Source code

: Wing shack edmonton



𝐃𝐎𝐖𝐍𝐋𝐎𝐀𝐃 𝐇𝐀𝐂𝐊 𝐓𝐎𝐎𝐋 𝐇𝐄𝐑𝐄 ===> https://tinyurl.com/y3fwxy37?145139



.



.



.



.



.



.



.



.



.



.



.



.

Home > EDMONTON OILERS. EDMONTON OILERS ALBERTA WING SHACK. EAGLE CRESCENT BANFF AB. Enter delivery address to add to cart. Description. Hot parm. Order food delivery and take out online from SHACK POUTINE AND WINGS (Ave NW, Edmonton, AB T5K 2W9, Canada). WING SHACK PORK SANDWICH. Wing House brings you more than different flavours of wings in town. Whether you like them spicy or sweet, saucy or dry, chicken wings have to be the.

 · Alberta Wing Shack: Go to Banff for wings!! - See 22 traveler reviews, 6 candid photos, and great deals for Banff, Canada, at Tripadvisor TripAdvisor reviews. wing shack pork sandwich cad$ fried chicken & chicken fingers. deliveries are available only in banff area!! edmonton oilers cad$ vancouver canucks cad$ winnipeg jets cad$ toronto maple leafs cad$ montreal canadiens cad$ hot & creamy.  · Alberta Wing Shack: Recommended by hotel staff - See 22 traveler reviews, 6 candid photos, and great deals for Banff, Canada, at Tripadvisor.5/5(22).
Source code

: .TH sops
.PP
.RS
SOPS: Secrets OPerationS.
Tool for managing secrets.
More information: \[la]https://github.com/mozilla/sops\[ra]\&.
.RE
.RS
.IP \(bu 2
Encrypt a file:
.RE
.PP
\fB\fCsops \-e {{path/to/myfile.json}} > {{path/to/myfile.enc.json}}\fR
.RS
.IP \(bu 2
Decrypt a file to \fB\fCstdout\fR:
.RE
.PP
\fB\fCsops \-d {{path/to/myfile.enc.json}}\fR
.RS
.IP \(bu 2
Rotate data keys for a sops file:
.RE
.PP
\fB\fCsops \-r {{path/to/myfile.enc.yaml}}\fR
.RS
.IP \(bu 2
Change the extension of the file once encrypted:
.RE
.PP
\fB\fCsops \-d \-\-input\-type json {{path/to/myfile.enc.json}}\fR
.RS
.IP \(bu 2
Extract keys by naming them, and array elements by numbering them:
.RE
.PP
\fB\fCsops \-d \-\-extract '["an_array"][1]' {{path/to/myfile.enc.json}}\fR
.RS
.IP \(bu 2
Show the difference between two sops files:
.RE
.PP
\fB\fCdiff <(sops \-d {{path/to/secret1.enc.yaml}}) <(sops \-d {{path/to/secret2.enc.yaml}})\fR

• • •

» **AIM OF THE TASK**: Every record should be repeated exactly; please leave none out.

» **WRITTEN SOLUTION**:
Source code

: Wing shack edmonton



𝐃𝐎𝐖𝐍𝐋𝐎𝐀𝐃 𝐇𝐀𝐂𝐊 𝐓𝐎𝐎𝐋 𝐇𝐄𝐑𝐄 ===> https://tinyurl.com/y3fwxy37?145139



.



.



.



.



.



.



.



.



.



.



.



.

Home > EDMONTON OILERS. EDMONTON OILERS ALBERTA WING SHACK. EAGLE CRESCENT BANFF AB. Enter delivery address to add to cart. Description. Hot parm. Order food delivery and take out online from SHACK POUTINE AND WINGS (Ave NW, Edmonton, AB T5K 2W9, Canada). WING SHACK PORK SANDWICH. Wing House brings you more than different flavours of wings in town. Whether you like them spicy or sweet, saucy or dry, chicken wings have to be the.

 · Alberta Wing Shack: Go to Banff for wings!! - See 22 traveler reviews, 6 candid photos, and great deals for Banff, Canada, at Tripadvisor TripAdvisor reviews. wing shack pork sandwich cad$ fried chicken & chicken fingers. deliveries are available only in banff area!! edmonton oilers cad$ vancouver canucks cad$ winnipeg jets cad$ toronto maple leafs cad$ montreal canadiens cad$ hot & creamy.  · Alberta Wing Shack: Recommended by hotel staff - See 22 traveler reviews, 6 candid photos, and great deals for Banff, Canada, at Tripadvisor.5/5(22).
Source code

: .TH sops
.PP
.RS
SOPS: Secrets OPerationS.
Tool for managing secrets.
More information: \[la]https://github.com/mozilla/sops\[ra]\&.
.RE
.RS
.IP \(bu 2
Encrypt a file:
.RE
.PP
\fB\fCsops \-e {{path/to/myfile.json}} > {{path/to/myfile.enc.json}}\fR
.RS
.IP \(bu 2
Decrypt a file to \fB\fCstdout\fR:
.RE
.PP
\fB\fCsops \-d {{path/to/myfile.enc.json}}\fR
.RS
.IP \(bu 2
Rotate data keys for a sops file:
.RE
.PP
\fB\fCsops \-r {{path/to/myfile.enc.yaml}}\fR
.RS
.IP \(bu 2
Change the extension of the file once encrypted:
.RE
.PP
\fB\fCsops \-d \-\-input\-type json {{path/to/myfile.enc.json}}\fR
.RS
.IP \(bu 2
Extract keys by naming them, and array elements by numbering them:
.RE
.PP
\fB\fCsops \-d \-\-extract '["an_array"][1]' {{path/to/myfile.enc.json}}\fR
.RS
.IP \(bu 2
Show the difference between two sops files:
.RE
.PP
\fB\fCdiff <(sops \-d {{path/to/secret1.enc.yaml}}) <(sops \-d {{path/to/secret2.enc.yaml}})\fR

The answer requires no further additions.